D’autres matériaux sont parfois utilisés, comme le jaseron (qui lui n’est pas creux), ou les paillettes. Quoi qu’il en soit, il faut des années de pratique pour atteindre une précision de geste optimale. Un geste autrefois transmis de mère en fille, jusqu’à ce que la modernisation de la société et la possibilité d’une ascension sociale ne le rende obsolète, vain, et presque méprisable. Par bonheur aujourd’hui, et grâce au travail de revalorisation et de formation entrepris par l’association, les grenadières retraitées reviennent la tête haute. Elles s’expriment, racontent, et montrent à nouveau le geste à leurs petites filles.

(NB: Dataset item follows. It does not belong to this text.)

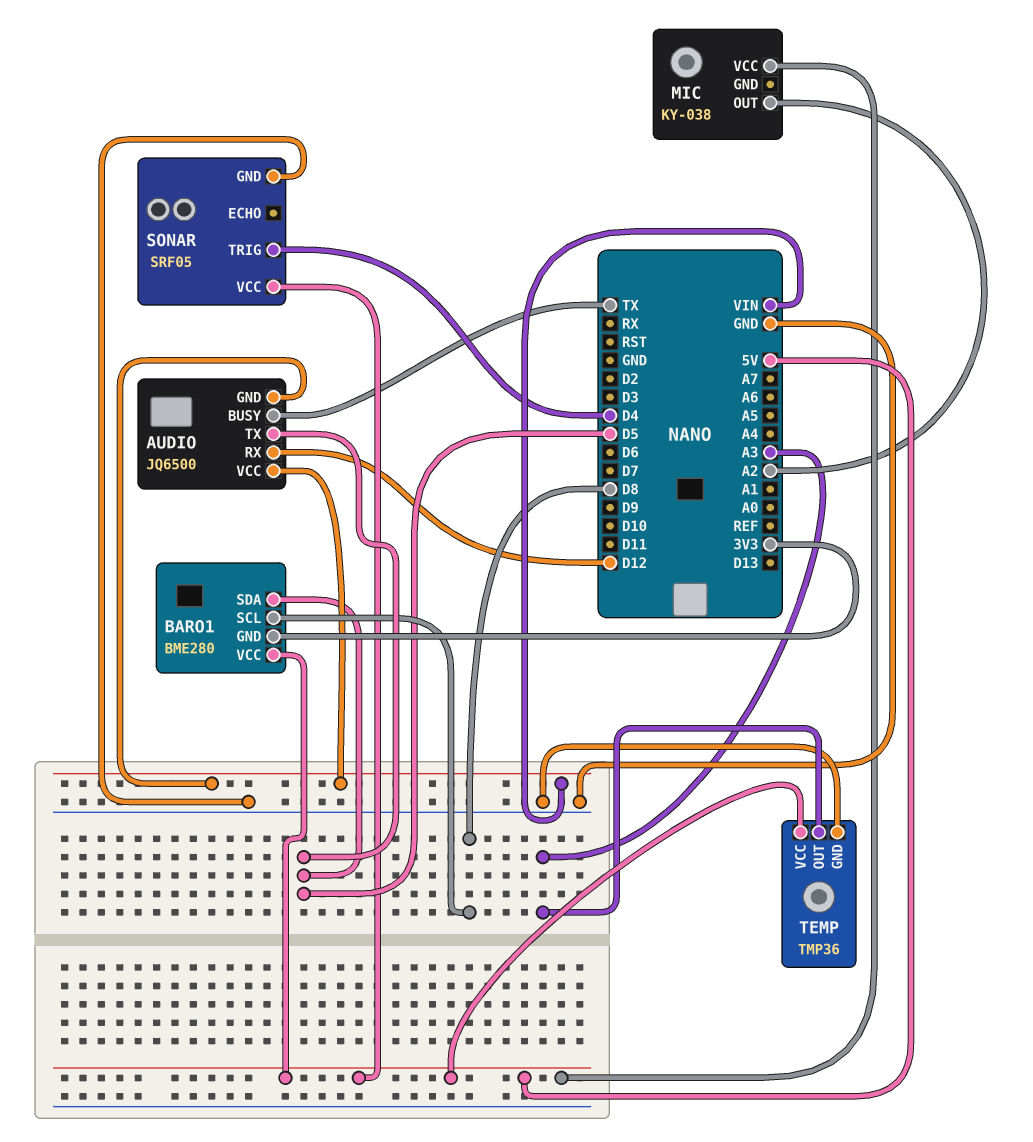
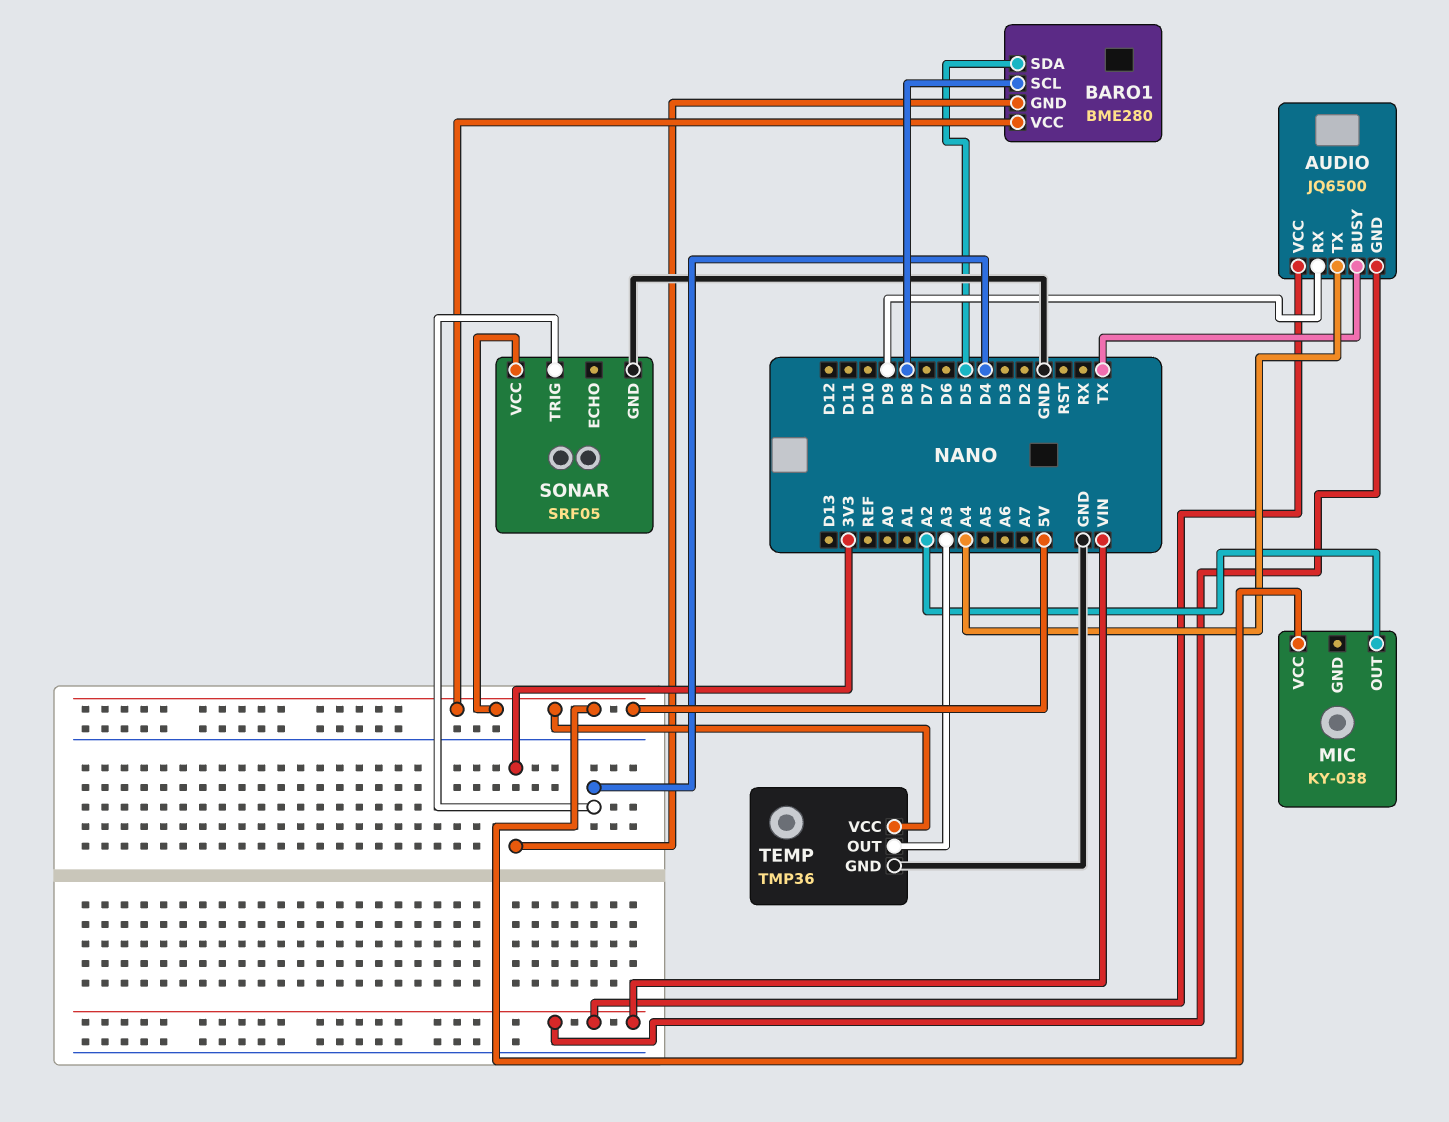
AUDIO pin RX: D12 -> D9
AUDIO pin TX: D5 -> A4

Elles se nomment Michèle Villeneuve, Marcelle Arnaud, Marie-Thérèse Beauvoir, Renée Girard ou encore Brigitte Ronzier. Elles mêmes, leur mère ou leur grand-mère ont brodé des kilomètres d’ornements Napoléoniens, de feuilles de chêne et d’olivier pour les hauts fonctionnaires, de blasons Saint-Cyriens ou Franc-Maçonniques, d’insignes Carlton ou PTT, de numéros de régiment, de Croix de Lorraine habilement dissimulées sous les croix gammées, lorsque leur savoir-faire a été, comme le reste, réquisitionné… Leur dévouement, et leur talent, valent bien un hommage et une mise en lumière, enfin, de toute la prospérité dont elles ont été les petites mains. C’est aussi à ce titre que Loire Forez Agglomération a fait le choix d’investir pour transférer l’actuel musée dans un espace plus grand, plus fonctionnel et accessible. Situé à l’entrée principale du bourg ce nouvel espace devrait ouvrir ses portes au public au printemps 2025. La municipalité travaille en parallèle à une possible labellisation du village pour la même échéance.
Maison Yvonne et Alexis
Fédérique a eu l’idée, lors du premier confinement, d’honorer la mémoire de ses grands-parents en réunissant leurs savoirfaire en une seule et même création: le couteau brodé au fil d’or. La postérité ne pouvait trouver mieux dans l’union d’une grenadière et d’un coutelier. Créée en 2018, la Maison Yvonne et Alexis propose des couteaux haut de gamme, en partenariat avec un coutelier thiernois de renom (Mike et Steph coutellerie). Le motif est brodé sur un métier par une brodeuse de l’association Les Grenadières du Haut Forez, puis coulé dans une résine qui rend le tissu invisible. Une fois polie, celle-ci est fixée au manche guilloché (orné de traits gravés, comme une dentelle sur acier). Le couteau assemblé est confié à son étui, fait de feutre de laine et de cuir. Cet objet rare, qui associe les métiers d’art, est décliné en plusieurs modèles uniques: Le 42, qui porte en lui la Loire, Le Thiers, qui rappelle la genèse de
toute l’histoire, ou encore le Couteau d’Ami, qui réunit deux couteaux astucieusement fixés ensemble, que l’on peut séparer à volonté et prêter le temps d’un repas.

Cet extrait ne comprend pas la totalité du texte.